Wildlife Institute of India report finds loopholes in Odisha tiger attack claims

WII field biologist Dr K Ramesh’s report shows that the villagers have been making contradictory claims about the incident.

Published: 20th September 2018 04:23 AM  |   Last Updated: 20th September 2018 04:23 AM   |  A+A-

By Express News Service

BHUBANESWAR:  Even as the post mortem findings remain inconclusive about tiger attack, the report of Wildlife Institute of India (WII) expert has raised several questions on the claims by villagers that the woman was mauled to death by tigress Sundari in Satkosia Tiger Reserve. Basing on the report, sources said, Chief Wildlife Warden Dr Sandeep Tripathi has recommended that Crime Branch take over the probe of the entire incident.

WII field biologist Dr K Ramesh’s report shows that the villagers have been making contradictory claims about the incident. During his field visit and investigation, villagers informed that the victim, Kailashi Sai, went to forest at 6 am while the second version was that she went repeatedly since the morning.

However, villagers contacted the tiger tracking team at 11 am about Kailashi missing but started search only at 1 pm. They led the team to a place which was identified as the attack spot and asked the trackers to burst crackers to scare the big cat before pointing to the dead body. Then they created a ruckus and gathered people. No cloth was found on the victim’s body - only a towel and some fire wood. Later, the crime scene was shifted to an open place as shown in the pictures.

The stream where the villagers said the attack took place before the tiger dragged the body to a distance of 50 metres did not have any struggle marks. Villagers had first claimed about seeing the tiger preying on the victim’s body but later the probe revealed that none was witness to such an incident.

The tigress was in the forest area for three days which probably meant it had made a kill. On September 12, GPS locations showed that Sundari was 1.5 km away from Hatibari village before getting closer. When it was 500 metres from the village, tracking teams took position around the habitation’s periphery. 
When crackers were burst, the tigress was 300 metres away from the village and moved farther away which indicated a mismatch in its location and attack site.

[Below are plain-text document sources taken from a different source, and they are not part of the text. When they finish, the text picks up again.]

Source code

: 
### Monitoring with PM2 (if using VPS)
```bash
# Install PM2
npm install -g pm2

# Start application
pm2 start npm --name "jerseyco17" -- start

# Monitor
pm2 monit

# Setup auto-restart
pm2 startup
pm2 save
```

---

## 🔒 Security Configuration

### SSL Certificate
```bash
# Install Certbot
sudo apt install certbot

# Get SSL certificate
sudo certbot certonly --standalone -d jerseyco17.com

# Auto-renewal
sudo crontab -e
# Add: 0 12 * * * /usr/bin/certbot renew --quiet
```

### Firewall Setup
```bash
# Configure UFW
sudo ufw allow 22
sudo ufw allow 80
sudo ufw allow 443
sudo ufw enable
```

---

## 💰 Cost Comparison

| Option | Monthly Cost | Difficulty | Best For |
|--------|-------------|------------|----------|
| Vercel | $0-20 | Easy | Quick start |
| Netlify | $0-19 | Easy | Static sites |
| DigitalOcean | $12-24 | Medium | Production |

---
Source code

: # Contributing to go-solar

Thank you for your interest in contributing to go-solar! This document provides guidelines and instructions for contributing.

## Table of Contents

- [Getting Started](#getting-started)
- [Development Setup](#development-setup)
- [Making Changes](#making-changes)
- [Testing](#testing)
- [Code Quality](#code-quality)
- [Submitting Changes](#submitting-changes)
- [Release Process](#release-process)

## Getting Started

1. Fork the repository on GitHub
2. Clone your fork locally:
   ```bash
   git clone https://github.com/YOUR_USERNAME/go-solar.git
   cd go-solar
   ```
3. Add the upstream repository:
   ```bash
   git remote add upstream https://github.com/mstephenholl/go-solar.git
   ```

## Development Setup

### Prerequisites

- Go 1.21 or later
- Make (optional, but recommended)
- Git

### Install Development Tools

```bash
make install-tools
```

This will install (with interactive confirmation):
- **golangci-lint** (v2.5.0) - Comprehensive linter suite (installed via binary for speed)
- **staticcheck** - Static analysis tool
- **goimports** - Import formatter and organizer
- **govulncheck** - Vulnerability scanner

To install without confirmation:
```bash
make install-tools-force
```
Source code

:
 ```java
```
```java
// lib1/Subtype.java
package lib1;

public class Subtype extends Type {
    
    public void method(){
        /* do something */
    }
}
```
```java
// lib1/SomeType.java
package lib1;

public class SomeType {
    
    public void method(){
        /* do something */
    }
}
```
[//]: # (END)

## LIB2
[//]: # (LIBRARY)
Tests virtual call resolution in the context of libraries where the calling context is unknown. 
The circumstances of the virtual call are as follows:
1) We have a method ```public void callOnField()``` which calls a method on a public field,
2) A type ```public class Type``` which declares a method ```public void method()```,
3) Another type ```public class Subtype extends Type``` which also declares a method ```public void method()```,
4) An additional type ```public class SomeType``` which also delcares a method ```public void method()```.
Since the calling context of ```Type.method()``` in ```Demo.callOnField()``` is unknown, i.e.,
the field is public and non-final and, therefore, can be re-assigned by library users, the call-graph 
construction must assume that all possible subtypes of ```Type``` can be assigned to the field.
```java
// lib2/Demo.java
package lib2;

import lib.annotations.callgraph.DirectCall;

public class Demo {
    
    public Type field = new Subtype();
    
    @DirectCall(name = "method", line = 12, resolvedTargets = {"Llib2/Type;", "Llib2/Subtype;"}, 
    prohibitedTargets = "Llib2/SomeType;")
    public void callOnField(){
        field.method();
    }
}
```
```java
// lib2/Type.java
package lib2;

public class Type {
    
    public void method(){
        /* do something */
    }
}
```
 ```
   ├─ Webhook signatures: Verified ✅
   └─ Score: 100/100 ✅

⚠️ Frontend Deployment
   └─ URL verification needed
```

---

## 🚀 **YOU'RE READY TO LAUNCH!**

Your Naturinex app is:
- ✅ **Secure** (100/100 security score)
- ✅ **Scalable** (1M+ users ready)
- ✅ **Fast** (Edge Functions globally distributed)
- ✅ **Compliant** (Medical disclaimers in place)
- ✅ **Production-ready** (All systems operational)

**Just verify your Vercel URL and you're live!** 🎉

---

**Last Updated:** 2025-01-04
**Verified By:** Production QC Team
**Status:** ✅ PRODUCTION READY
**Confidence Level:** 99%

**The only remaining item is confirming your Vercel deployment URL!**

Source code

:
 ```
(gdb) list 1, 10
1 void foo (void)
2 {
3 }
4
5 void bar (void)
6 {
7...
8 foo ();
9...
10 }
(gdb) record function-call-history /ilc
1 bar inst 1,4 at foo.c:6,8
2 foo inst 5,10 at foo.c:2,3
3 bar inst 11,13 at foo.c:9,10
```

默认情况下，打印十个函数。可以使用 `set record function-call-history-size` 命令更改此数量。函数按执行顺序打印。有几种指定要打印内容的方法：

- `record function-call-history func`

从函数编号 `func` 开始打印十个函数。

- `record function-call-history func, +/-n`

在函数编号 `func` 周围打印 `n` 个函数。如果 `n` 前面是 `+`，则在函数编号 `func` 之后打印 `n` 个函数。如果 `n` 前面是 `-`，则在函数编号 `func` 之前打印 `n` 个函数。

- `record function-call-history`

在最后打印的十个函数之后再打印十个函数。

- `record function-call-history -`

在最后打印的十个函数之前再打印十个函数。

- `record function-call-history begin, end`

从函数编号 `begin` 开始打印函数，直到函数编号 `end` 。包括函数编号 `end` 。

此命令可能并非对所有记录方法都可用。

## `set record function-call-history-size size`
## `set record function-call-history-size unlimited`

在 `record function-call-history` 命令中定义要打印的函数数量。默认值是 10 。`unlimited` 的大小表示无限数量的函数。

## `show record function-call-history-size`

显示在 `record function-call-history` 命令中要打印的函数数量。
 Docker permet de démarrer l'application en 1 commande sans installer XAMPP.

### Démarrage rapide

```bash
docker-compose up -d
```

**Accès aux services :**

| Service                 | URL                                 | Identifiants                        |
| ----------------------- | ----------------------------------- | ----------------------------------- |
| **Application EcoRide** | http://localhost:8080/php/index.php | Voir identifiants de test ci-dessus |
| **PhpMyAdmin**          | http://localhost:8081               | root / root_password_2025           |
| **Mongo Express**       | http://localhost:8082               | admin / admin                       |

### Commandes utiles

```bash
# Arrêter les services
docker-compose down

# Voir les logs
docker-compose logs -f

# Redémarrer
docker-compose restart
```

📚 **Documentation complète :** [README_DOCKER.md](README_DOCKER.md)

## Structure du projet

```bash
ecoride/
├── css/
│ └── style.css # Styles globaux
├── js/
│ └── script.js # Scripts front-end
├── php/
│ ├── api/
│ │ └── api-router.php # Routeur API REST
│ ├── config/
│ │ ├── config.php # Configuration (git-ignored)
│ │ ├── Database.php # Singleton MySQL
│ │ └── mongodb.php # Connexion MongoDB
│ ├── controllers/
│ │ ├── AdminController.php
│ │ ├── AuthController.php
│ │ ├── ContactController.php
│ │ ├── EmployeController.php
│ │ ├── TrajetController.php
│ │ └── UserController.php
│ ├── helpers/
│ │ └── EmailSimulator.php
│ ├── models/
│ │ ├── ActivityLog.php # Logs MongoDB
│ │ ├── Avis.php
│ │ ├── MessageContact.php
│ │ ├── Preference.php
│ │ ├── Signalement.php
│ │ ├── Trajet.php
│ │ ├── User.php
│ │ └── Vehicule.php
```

Visual examination of Kailashi’s body revealed multiple cut marks - some wounds appeared old - which were not typical of tiger claws that imprint four lines and deep canine wounds. On the contrary, the injury marks were in singles and multiple directions and no deep bruises caused by dragging were found.

“Between reported missing of the woman and discovery of the body, there was a gap of five hours. If the tiger made a conscious attack, there was enough time for it to consume most parts of the body. In the worst-case scenario, it should be taken as an accident, not deliberate killing,” the report said. Since her release, the WII researchers and ground teams of Forest Department obtained 699 GPS fixes, 74 per cent of which were in forest areas while the rest was in 100-metre buffer zone of village and agriculture fields. It suggested that though Sundari explored fringe areas of the village, it mostly moved through forests.

In the last 30 days, it killed a goat and a calf while hunting wild pigs and other animals in forests which suggested it did not depend on cattle.In view of the variations, contradictions and lack of coherence in information, the Chief Wildlife Warden suggested that detailed investigation be taken up by Crime Branch.